2013-08-01 Thread Felipe Contreras
On Thu, Aug 1, 2013 at 11:30 PM, Aaron Lu aaron...@intel.com wrote:
 On 08/02/2013 12:11 PM, Felipe Contreras wrote:
 On Thu, Aug 1, 2013 at 9:03 PM, Aaron Lu aaron@gmail.com wrote:
 On 08/02/2013 07:34 AM, Felipe Contreras wrote:
 Commit 1a7c618 (ACPI video: support _BQC/_BCL/_BCM methods that use
 index values) assumed that bl-levels were not reverted, but at this
 point they already are, so there's no need to revert them yet again.

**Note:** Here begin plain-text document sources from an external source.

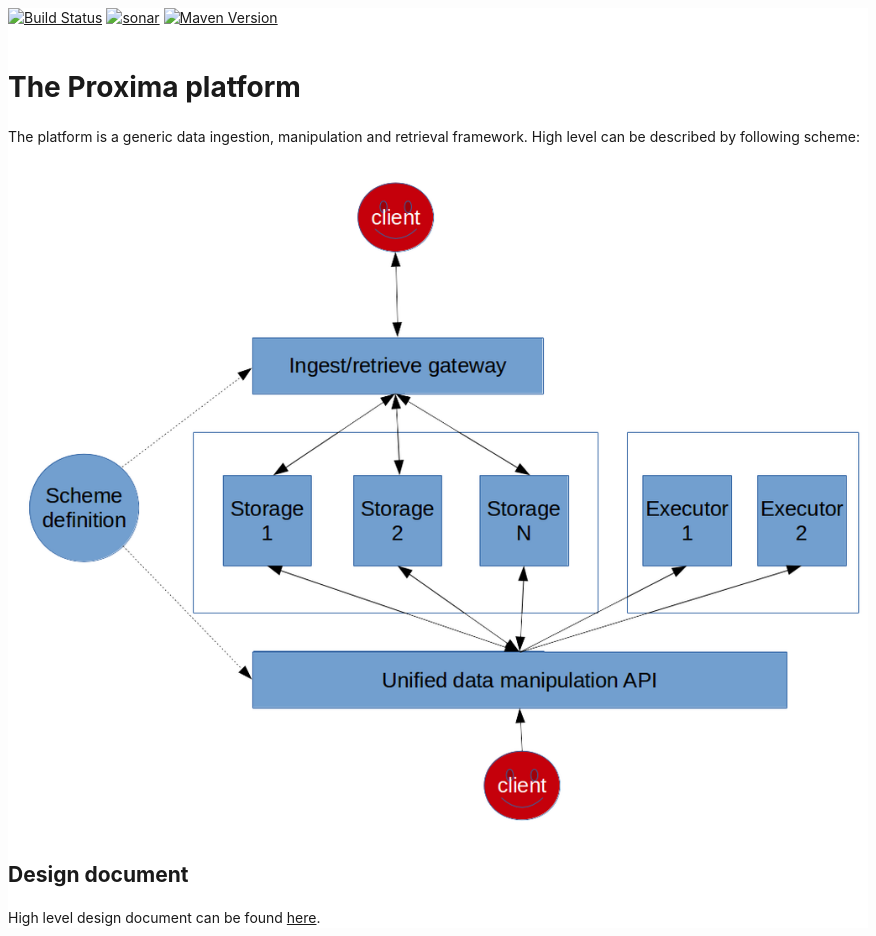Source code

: [![Build Status](https://travis-ci.org/datadrivencz/proxima-platform.svg?branch=master)](https://travis-ci.org/datadrivencz/proxima-platform)
[![sonar](https://sonarcloud.io/api/project_badges/measure?project=cz.o2.proxima%3Aplatform-parent&metric=alert_status)](https://sonarcloud.io/dashboard?id=cz.o2.proxima%3Aplatform-parent)
[![Maven Version](https://maven-badges.herokuapp.com/maven-central/cz.o2.proxima/proxima-core/badge.svg)](http://search.maven.org/#search|gav|1|g:"cz.o2.proxima")

# The Proxima platform

The platform is a generic data ingestion, manipulation and retrieval framework.
High level can be described by following scheme:

![high-level scheme](docs/design-platform.png)

## Design document
High level design document can be found [here](https://docs.google.com/document/d/1s6UFrEaFldjuGhLX9IosTnfNcMhMpvGjCWfI_5Lqqp4/edit?usp=sharing).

 When acpi_video_bqc_value_to_level is called, bl-levels is not
 reverted.

 This is the code that turns br-flags._BCL_reversed on:

   if (max_level == br-levels[2]) {
   br-flags._BCL_reversed = 1;
   sort(br-levels[2], count - 2, sizeof(br-levels[2]),
   acpi_video_cmp_level, NULL);
   }

 Now tell me how br-flags._BCL_reversed can be on, and the br-levels
 *not* reverted.

 Oh yes, it is reverted to be in increase order, so it is not in reverse
 order. I'm a little confused by these words.

br-levels is always ascending, but that doesn't mean _BCL is.

 Please see acpi_video_bqc_quirk, we set _BQC_use_index by revert the
 level on a reversed _BCL, so we will need to revert level here too.

I cannot parse that sentence, but nothing needs to change there; to
find out if _BQC is using an index, we need to see if the returned
value is the index of the level we are looking for, and to find that
out we need the original list of levels, which can be found by
reverting the already reverted list. If this wasn't the case there
would not be any need for the _BCL_reversed flag.